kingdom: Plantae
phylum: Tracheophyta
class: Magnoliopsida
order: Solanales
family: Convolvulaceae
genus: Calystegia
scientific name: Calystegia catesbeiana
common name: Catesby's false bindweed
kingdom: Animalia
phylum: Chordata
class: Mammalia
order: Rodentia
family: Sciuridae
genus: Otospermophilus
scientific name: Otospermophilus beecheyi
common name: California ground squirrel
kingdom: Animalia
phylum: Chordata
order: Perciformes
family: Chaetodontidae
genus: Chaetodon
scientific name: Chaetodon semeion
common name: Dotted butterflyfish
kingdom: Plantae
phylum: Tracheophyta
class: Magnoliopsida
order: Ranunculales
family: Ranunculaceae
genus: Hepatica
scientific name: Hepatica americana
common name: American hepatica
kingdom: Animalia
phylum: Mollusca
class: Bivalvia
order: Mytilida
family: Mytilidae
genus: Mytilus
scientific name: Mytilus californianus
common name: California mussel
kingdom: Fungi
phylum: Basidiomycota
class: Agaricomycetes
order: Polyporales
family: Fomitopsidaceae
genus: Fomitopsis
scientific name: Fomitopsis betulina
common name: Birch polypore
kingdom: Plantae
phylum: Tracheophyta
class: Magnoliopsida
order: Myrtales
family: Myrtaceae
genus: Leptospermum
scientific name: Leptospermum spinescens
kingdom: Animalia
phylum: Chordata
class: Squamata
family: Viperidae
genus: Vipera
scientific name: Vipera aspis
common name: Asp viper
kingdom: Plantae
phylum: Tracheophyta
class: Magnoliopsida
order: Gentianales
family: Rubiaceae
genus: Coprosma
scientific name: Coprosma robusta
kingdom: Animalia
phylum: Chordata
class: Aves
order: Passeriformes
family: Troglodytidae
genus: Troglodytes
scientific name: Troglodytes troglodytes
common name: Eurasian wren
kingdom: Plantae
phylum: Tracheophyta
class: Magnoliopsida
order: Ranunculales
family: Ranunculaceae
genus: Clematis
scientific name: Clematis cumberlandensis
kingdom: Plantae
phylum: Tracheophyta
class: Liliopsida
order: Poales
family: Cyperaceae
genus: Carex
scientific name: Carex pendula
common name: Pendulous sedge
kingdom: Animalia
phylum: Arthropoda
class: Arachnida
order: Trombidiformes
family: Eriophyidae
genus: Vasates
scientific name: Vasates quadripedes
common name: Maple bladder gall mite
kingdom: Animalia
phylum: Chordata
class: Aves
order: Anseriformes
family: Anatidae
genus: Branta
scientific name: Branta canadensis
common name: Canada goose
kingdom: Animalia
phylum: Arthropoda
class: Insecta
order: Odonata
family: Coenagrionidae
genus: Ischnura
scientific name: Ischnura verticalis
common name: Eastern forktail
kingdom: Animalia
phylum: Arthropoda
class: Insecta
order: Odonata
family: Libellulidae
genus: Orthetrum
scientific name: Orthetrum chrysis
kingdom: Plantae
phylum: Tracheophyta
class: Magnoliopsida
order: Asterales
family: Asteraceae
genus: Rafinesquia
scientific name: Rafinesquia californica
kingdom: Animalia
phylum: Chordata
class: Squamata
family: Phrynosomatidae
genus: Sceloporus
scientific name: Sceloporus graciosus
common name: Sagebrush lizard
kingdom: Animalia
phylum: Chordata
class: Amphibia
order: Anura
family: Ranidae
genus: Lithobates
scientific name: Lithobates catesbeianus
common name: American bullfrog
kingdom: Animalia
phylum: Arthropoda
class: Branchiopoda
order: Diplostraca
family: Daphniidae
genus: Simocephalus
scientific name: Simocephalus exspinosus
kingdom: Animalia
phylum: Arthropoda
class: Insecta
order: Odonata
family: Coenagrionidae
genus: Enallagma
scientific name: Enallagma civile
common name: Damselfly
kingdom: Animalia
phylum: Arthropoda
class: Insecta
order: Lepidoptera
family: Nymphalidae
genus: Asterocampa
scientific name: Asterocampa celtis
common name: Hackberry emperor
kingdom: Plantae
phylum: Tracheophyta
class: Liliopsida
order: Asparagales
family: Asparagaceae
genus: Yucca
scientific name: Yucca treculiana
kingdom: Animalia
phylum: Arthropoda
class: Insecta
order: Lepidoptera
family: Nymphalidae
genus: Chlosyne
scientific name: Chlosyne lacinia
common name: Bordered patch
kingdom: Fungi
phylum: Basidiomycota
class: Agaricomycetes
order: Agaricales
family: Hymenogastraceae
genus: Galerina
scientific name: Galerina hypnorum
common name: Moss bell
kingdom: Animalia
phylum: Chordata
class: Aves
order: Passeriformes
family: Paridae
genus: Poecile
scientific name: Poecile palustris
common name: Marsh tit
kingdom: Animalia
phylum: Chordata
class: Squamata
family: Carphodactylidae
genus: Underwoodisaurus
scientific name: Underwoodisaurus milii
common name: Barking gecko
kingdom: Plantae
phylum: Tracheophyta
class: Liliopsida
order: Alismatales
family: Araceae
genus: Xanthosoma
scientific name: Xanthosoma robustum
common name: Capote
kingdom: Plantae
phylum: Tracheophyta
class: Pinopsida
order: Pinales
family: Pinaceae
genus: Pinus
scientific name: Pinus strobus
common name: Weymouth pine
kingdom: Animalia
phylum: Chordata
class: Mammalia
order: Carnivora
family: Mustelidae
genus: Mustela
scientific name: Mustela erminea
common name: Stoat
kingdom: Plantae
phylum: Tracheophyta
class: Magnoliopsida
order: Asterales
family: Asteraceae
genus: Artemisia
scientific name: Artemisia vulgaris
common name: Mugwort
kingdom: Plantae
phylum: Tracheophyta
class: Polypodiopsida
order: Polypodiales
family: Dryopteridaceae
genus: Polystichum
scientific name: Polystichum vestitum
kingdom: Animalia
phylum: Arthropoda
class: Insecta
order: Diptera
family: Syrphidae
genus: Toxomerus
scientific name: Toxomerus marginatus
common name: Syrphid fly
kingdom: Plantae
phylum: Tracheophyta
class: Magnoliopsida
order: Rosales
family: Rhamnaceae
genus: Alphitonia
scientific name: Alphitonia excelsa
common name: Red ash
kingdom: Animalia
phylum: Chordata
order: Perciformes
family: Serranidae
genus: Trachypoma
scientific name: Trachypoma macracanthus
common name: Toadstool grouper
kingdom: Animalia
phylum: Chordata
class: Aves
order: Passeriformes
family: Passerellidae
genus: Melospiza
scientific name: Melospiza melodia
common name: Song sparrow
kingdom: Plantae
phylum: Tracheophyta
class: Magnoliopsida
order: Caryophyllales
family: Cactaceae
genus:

● ● ● ● ● ● ●

▶ TO DO:
Reproduce every line of the records above word for word, from the first line to the last.

▶ EXERCISE ANSWER:
kingdom: Plantae
phylum: Tracheophyta
class: Magnoliopsida
order: Solanales
family: Convolvulaceae
genus: Calystegia
scientific name: Calystegia catesbeiana
common name: Catesby's false bindweed
kingdom: Animalia
phylum: Chordata
class: Mammalia
order: Rodentia
family: Sciuridae
genus: Otospermophilus
scientific name: Otospermophilus beecheyi
common name: California ground squirrel
kingdom: Animalia
phylum: Chordata
order: Perciformes
family: Chaetodontidae
genus: Chaetodon
scientific name: Chaetodon semeion
common name: Dotted butterflyfish
kingdom: Plantae
phylum: Tracheophyta
class: Magnoliopsida
order: Ranunculales
family: Ranunculaceae
genus: Hepatica
scientific name: Hepatica americana
common name: American hepatica
kingdom: Animalia
phylum: Mollusca
class: Bivalvia
order: Mytilida
family: Mytilidae
genus: Mytilus
scientific name: Mytilus californianus
common name: California mussel
kingdom: Fungi
phylum: Basidiomycota
class: Agaricomycetes
order: Polyporales
family: Fomitopsidaceae
genus: Fomitopsis
scientific name: Fomitopsis betulina
common name: Birch polypore
kingdom: Plantae
phylum: Tracheophyta
class: Magnoliopsida
order: Myrtales
family: Myrtaceae
genus: Leptospermum
scientific name: Leptospermum spinescens
kingdom: Animalia
phylum: Chordata
class: Squamata
family: Viperidae
genus: Vipera
scientific name: Vipera aspis
common name: Asp viper
kingdom: Plantae
phylum: Tracheophyta
class: Magnoliopsida
order: Gentianales
family: Rubiaceae
genus: Coprosma
scientific name: Coprosma robusta
kingdom: Animalia
phylum: Chordata
class: Aves
order: Passeriformes
family: Troglodytidae
genus: Troglodytes
scientific name: Troglodytes troglodytes
common name: Eurasian wren
kingdom: Plantae
phylum: Tracheophyta
class: Magnoliopsida
order: Ranunculales
family: Ranunculaceae
genus: Clematis
scientific name: Clematis cumberlandensis
kingdom: Plantae
phylum: Tracheophyta
class: Liliopsida
order: Poales
family: Cyperaceae
genus: Carex
scientific name: Carex pendula
common name: Pendulous sedge
kingdom: Animalia
phylum: Arthropoda
class: Arachnida
order: Trombidiformes
family: Eriophyidae
genus: Vasates
scientific name: Vasates quadripedes
common name: Maple bladder gall mite
kingdom: Animalia
phylum: Chordata
class: Aves
order: Anseriformes
family: Anatidae
genus: Branta
scientific name: Branta canadensis
common name: Canada goose
kingdom: Animalia
phylum: Arthropoda
class: Insecta
order: Odonata
family: Coenagrionidae
genus: Ischnura
scientific name: Ischnura verticalis
common name: Eastern forktail
kingdom: Animalia
phylum: Arthropoda
class: Insecta
order: Odonata
family: Libellulidae
genus: Orthetrum
scientific name: Orthetrum chrysis
kingdom: Plantae
phylum: Tracheophyta
class: Magnoliopsida
order: Asterales
family: Asteraceae
genus: Rafinesquia
scientific name: Rafinesquia californica
kingdom: Animalia
phylum: Chordata
class: Squamata
family: Phrynosomatidae
genus: Sceloporus
scientific name: Sceloporus graciosus
common name: Sagebrush lizard
kingdom: Animalia
phylum: Chordata
class: Amphibia
order: Anura
family: Ranidae
genus: Lithobates
scientific name: Lithobates catesbeianus
common name: American bullfrog
kingdom: Animalia
phylum: Arthropoda
class: Branchiopoda
order: Diplostraca
family: Daphniidae
genus: Simocephalus
scientific name: Simocephalus exspinosus
kingdom: Animalia
phylum: Arthropoda
class: Insecta
order: Odonata
family: Coenagrionidae
genus: Enallagma
scientific name: Enallagma civile
common name: Damselfly
kingdom: Animalia
phylum: Arthropoda
class: Insecta
order: Lepidoptera
family: Nymphalidae
genus: Asterocampa
scientific name: Asterocampa celtis
common name: Hackberry emperor
kingdom: Plantae
phylum: Tracheophyta
class: Liliopsida
order: Asparagales
family: Asparagaceae
genus: Yucca
scientific name: Yucca treculiana
kingdom: Animalia
phylum: Arthropoda
class: Insecta
order: Lepidoptera
family: Nymphalidae
genus: Chlosyne
scientific name: Chlosyne lacinia
common name: Bordered patch
kingdom: Fungi
phylum: Basidiomycota
class: Agaricomycetes
order: Agaricales
family: Hymenogastraceae
genus: Galerina
scientific name: Galerina hypnorum
common name: Moss bell
kingdom: Animalia
phylum: Chordata
class: Aves
order: Passeriformes
family: Paridae
genus: Poecile
scientific name: Poecile palustris
common name: Marsh tit
kingdom: Animalia
phylum: Chordata
class: Squamata
family: Carphodactylidae
genus: Underwoodisaurus
scientific name: Underwoodisaurus milii
common name: Barking gecko
kingdom: Plantae
phylum: Tracheophyta
class: Liliopsida
order: Alismatales
family: Araceae
genus: Xanthosoma
scientific name: Xanthosoma robustum
common name: Capote
kingdom: Plantae
phylum: Tracheophyta
class: Pinopsida
order: Pinales
family: Pinaceae
genus: Pinus
scientific name: Pinus strobus
common name: Weymouth pine
kingdom: Animalia
phylum: Chordata
class: Mammalia
order: Carnivora
family: Mustelidae
genus: Mustela
scientific name: Mustela erminea
common name: Stoat
kingdom: Plantae
phylum: Tracheophyta
class: Magnoliopsida
order: Asterales
family: Asteraceae
genus: Artemisia
scientific name: Artemisia vulgaris
common name: Mugwort
kingdom: Plantae
phylum: Tracheophyta
class: Polypodiopsida
order: Polypodiales
family: Dryopteridaceae
genus: Polystichum
scientific name: Polystichum vestitum
kingdom: Animalia
phylum: Arthropoda
class: Insecta
order: Diptera
family: Syrphidae
genus: Toxomerus
scientific name: Toxomerus marginatus
common name: Syrphid fly
kingdom: Plantae
phylum: Tracheophyta
class: Magnoliopsida
order: Rosales
family: Rhamnaceae
genus: Alphitonia
scientific name: Alphitonia excelsa
common name: Red ash
kingdom: Animalia
phylum: Chordata
order: Perciformes
family: Serranidae
genus: Trachypoma
scientific name: Trachypoma macracanthus
common name: Toadstool grouper
kingdom: Animalia
phylum: Chordata
class: Aves
order: Passeriformes
family: Passerellidae
genus: Melospiza
scientific name: Melospiza melodia
common name: Song sparrow
kingdom: Plantae
phylum: Tracheophyta
class: Magnoliopsida
order: Caryophyllales
family: Cactaceae
genus:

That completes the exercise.